El guitarrista de la cadena al cuello ha decidido que ya no vale la pena disimular. Kerry King ha soltado el lastre diplomático para confirmar lo que todo el mundo sospechaba detrás del escenario: el regreso exprés de Slayer a los grandes festivales no responde a una necesidad artística ni a un repentino arrepentimiento espiritual, sino a una oferta económica imposible de rechazar que convive de forma bastante incómoda con el lanzamiento de su propio proyecto personal.
La pirueta comercial es digna de estudio en las escuelas de negocios. Tras pasar un lustro lamentando el prematuro final de su banda madre y vertiendo bilis sobre la decisión de Tom Araya de bajarse del carro, el músico estructuró una nueva marca con su propio nombre bajo la premisa de mantener viva la llama de la vieja escuela. Sin embargo, la tinta de su álbum debut apenas estaba fresca cuando los contratos millonarios de los promotores reactivaron la maquinaria del grupo principal, dejando su aventura solista en un limbo promocional bastante delicado de justificar ante la prensa.
Intentar convencer a la audiencia de que puedes compaginar la autenticidad de un inicio desde cero con los baños de masas patrocinados por corporaciones gigantescas es un acto de equilibrismo complejo. King, fiel a su habitual sutileza directa, no ha dudado en tildar de ingenuos a quienes cuestionan esta duplicidad de funciones. Para él, esto es una profesión y el romanticismo es un lujo que se queda en los comentarios de las redes sociales. Esta honestidad brutal desmantela el mito del artista inquebrantable, pero al menos ofrece una dosis de realidad sin edulcorar en un ecosistema habituado a los discursos prefabricados sobre el supuesto amor incondicional a los seguidores.

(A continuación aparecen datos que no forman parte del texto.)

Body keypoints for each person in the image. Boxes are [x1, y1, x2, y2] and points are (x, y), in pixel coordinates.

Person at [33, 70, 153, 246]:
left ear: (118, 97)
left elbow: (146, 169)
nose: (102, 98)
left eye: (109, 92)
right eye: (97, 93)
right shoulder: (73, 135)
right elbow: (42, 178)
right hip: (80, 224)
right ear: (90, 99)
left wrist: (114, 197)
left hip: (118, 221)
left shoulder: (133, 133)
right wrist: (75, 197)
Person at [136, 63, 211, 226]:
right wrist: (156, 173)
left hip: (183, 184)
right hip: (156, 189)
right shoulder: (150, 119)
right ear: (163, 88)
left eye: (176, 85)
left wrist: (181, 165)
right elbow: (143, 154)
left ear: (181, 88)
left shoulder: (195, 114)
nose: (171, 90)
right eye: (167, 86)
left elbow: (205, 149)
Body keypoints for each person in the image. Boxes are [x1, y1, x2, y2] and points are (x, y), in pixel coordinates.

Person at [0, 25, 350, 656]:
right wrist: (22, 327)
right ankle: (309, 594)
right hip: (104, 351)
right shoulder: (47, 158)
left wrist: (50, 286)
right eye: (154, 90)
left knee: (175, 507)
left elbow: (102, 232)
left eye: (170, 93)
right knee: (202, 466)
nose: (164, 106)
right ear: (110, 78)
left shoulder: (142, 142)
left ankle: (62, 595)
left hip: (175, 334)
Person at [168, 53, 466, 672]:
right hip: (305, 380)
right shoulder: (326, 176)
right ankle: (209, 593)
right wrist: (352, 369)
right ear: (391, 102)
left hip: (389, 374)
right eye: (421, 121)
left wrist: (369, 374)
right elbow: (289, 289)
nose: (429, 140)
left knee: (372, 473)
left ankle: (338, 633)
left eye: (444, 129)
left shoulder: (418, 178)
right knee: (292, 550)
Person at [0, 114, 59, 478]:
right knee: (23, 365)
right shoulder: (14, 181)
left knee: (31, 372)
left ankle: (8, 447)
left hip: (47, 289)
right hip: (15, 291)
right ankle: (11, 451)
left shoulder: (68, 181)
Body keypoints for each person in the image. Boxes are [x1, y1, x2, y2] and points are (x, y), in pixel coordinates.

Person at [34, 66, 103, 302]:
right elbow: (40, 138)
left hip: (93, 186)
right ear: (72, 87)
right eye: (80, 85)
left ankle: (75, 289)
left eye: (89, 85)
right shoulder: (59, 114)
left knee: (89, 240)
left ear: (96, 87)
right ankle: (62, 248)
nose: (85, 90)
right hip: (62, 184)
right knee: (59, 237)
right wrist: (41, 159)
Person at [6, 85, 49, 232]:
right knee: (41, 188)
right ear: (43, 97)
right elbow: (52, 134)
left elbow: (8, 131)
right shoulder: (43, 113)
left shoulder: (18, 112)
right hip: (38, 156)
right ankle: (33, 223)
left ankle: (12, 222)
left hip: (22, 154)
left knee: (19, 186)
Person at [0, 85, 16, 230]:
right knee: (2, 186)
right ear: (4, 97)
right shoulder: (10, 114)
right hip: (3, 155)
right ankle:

El dilema ahora recae sobre los propios devotos de la formación, que se ven obligados a decidir si prefieren el simulacro nostálgico a precio de oro o el empeño individual de un tipo que se niega a cambiar de fórmula. Al final, la contradicción de criticar la mercantilización del género mientras se hace fila para adquirir un pase de tres cifras demuestra que, en este negocio, el rendimiento financiero siempre tiene la última palabra. Si vas a vender el legado por un camión de billetes verdes, al menos ten la decencia de no quejarte cuando la gente te pida que toques los himnos de siempre en lugar de tus nuevas ocurrencias en solitario.